Retype the material so that each line matches the original exactly.
————
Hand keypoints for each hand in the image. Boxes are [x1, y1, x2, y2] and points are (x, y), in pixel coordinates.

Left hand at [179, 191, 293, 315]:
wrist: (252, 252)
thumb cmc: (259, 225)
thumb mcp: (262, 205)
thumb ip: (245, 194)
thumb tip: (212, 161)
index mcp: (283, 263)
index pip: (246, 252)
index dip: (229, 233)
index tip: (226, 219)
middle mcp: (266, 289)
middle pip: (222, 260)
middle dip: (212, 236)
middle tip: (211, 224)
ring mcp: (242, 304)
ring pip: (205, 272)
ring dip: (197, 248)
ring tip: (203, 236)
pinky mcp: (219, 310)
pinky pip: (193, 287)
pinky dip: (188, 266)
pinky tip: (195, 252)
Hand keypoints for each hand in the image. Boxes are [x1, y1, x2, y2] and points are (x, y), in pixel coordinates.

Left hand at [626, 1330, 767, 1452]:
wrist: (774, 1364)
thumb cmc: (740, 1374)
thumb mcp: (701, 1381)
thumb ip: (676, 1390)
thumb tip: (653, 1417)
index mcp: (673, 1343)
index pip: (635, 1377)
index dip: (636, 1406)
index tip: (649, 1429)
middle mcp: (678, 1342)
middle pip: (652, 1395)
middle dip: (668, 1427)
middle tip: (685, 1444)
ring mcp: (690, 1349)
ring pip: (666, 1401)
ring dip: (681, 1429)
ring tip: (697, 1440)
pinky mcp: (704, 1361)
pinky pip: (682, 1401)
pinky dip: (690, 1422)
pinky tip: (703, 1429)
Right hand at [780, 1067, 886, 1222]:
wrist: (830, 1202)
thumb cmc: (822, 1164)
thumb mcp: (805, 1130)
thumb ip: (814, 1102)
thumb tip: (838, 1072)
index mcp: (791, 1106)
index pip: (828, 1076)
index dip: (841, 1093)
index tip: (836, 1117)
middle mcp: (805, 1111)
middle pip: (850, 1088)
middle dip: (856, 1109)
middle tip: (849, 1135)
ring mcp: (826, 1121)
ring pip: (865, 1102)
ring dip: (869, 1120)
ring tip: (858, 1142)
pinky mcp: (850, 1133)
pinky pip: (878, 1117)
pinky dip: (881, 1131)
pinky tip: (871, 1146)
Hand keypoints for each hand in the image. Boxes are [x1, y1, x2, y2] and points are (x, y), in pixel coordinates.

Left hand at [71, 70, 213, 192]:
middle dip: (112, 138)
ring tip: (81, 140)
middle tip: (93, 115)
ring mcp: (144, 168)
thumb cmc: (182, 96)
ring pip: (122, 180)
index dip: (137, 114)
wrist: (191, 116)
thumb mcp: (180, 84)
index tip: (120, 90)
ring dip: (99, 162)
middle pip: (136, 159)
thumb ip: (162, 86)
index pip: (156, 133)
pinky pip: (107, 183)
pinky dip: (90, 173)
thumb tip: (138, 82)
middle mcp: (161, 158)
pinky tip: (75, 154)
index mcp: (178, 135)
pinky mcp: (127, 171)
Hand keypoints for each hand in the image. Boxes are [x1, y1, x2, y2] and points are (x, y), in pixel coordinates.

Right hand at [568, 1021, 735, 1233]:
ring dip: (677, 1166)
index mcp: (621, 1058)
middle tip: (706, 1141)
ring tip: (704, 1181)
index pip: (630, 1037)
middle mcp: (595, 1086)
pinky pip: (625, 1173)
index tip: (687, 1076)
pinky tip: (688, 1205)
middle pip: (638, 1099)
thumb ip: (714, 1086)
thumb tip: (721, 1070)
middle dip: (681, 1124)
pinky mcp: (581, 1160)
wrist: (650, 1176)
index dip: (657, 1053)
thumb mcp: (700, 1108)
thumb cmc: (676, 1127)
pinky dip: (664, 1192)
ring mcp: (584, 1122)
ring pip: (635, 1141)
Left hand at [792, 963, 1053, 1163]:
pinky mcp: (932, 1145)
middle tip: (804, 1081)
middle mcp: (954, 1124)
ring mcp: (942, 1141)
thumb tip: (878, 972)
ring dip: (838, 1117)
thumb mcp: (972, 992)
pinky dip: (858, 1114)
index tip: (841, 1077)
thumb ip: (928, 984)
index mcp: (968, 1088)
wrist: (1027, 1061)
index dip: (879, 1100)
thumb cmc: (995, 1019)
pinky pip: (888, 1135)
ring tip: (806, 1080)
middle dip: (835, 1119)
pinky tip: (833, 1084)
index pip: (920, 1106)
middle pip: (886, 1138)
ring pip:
————
### Written answer
Hand keypoints for each hand in the image. Boxes are [x1, y1, x2, y2] and points are (x, y), in pixel coordinates.

Left hand at [179, 191, 293, 315]:
wrist: (252, 252)
thumb cmc: (259, 225)
thumb mcp: (262, 205)
thumb ip: (245, 194)
thumb tip: (212, 161)
index mcp: (283, 263)
index pip: (246, 252)
index dip: (229, 233)
index tip: (226, 219)
middle mcp: (266, 289)
middle pip: (222, 260)
middle dip: (212, 236)
middle tip: (211, 224)
ring mcp: (242, 304)
ring pip: (205, 272)
ring dip: (197, 248)
ring tip: (203, 236)
pinky mcp: (219, 310)
pinky pip: (193, 287)
pinky dip: (188, 266)
pinky tip: (195, 252)
Hand keypoints for each hand in the image. Boxes are [x1, y1, x2, y2] and points are (x, y), in pixel coordinates.

Left hand at [626, 1330, 767, 1452]:
wrist: (774, 1364)
thumb cmc: (740, 1374)
thumb mcp: (701, 1381)
thumb ip: (676, 1390)
thumb tip: (653, 1417)
index mcp: (673, 1343)
index pip: (635, 1377)
index dip: (636, 1406)
index tip: (649, 1429)
middle mcp: (678, 1342)
middle pip: (652, 1395)
middle dip: (668, 1427)
middle tip: (685, 1444)
ring mcp: (690, 1349)
ring pip: (666, 1401)
ring dip: (681, 1429)
ring tip: (697, 1440)
pinky mcp: (704, 1361)
pinky pip: (682, 1401)
pinky dip: (690, 1422)
pinky tip: (703, 1429)
Right hand at [780, 1067, 886, 1222]:
wrist: (830, 1202)
thumb cmc: (822, 1164)
thumb mcp: (805, 1130)
thumb ip: (814, 1102)
thumb tip: (838, 1072)
index mcp: (791, 1106)
index pip: (828, 1076)
index dip: (841, 1093)
index tip: (836, 1117)
middle mcp: (805, 1111)
middle pip: (850, 1088)
middle dip: (856, 1109)
middle tip: (849, 1135)
ring mcp: (826, 1121)
ring pip: (865, 1102)
ring dip: (869, 1120)
ring tip: (858, 1142)
pinky mcp: (850, 1133)
pinky pip: (878, 1117)
pinky dip: (881, 1131)
pinky tip: (871, 1146)
Hand keypoints for each hand in the image. Boxes are [x1, y1, x2, y2] and points are (x, y), in pixel coordinates.

Left hand at [71, 70, 213, 192]:
middle dip: (112, 138)
ring tip: (81, 140)
middle tip: (93, 115)
ring mcp: (144, 168)
thumb cmc: (182, 96)
ring pip: (122, 180)
index dip: (137, 114)
wrist: (191, 116)
thumb mcp: (180, 84)
index tip: (120, 90)
ring dip: (99, 162)
middle pip: (136, 159)
thumb ip: (162, 86)
index pip: (156, 133)
pinky pip: (107, 183)
pinky dip: (90, 173)
thumb tip: (138, 82)
middle mcp: (161, 158)
pinky tip: (75, 154)
index mcp: (178, 135)
pinky mcp: (127, 171)
Hand keypoints for each hand in the image. Boxes are [x1, y1, x2, y2] and points are (x, y), in pixel coordinates.

Right hand at [568, 1021, 735, 1233]:
ring dip: (677, 1166)
index mcp: (621, 1058)
middle tip: (706, 1141)
ring tip: (704, 1181)
index pip: (630, 1037)
middle mcp: (595, 1086)
pinky pip: (625, 1173)
index tip: (687, 1076)
pinky tip: (688, 1205)
middle pip: (638, 1099)
thumb ip: (714, 1086)
thumb tip: (721, 1070)
middle dip: (681, 1124)
pinky mcp: (581, 1160)
wrist: (650, 1176)
index dip: (657, 1053)
thumb mcp: (700, 1108)
thumb cmc: (676, 1127)
pinky dip: (664, 1192)
ring mcp: (584, 1122)
ring pip: (635, 1141)
Left hand at [792, 963, 1053, 1163]:
pinky mcp: (932, 1145)
middle tip: (804, 1081)
middle mcp: (954, 1124)
ring mcp: (942, 1141)
thumb tip: (878, 972)
ring dip: (838, 1117)
thumb mcp: (972, 992)
pinky dip: (858, 1114)
index tip: (841, 1077)
thumb ip: (928, 984)
index mcp: (968, 1088)
wrist: (1027, 1061)
index dip: (879, 1100)
thumb cmc: (995, 1019)
pinky pip: (888, 1135)
ring tip: (806, 1080)
middle dip: (835, 1119)
pinky tip: (833, 1084)
index pip: (920, 1106)
middle pip: (886, 1138)
ring pip:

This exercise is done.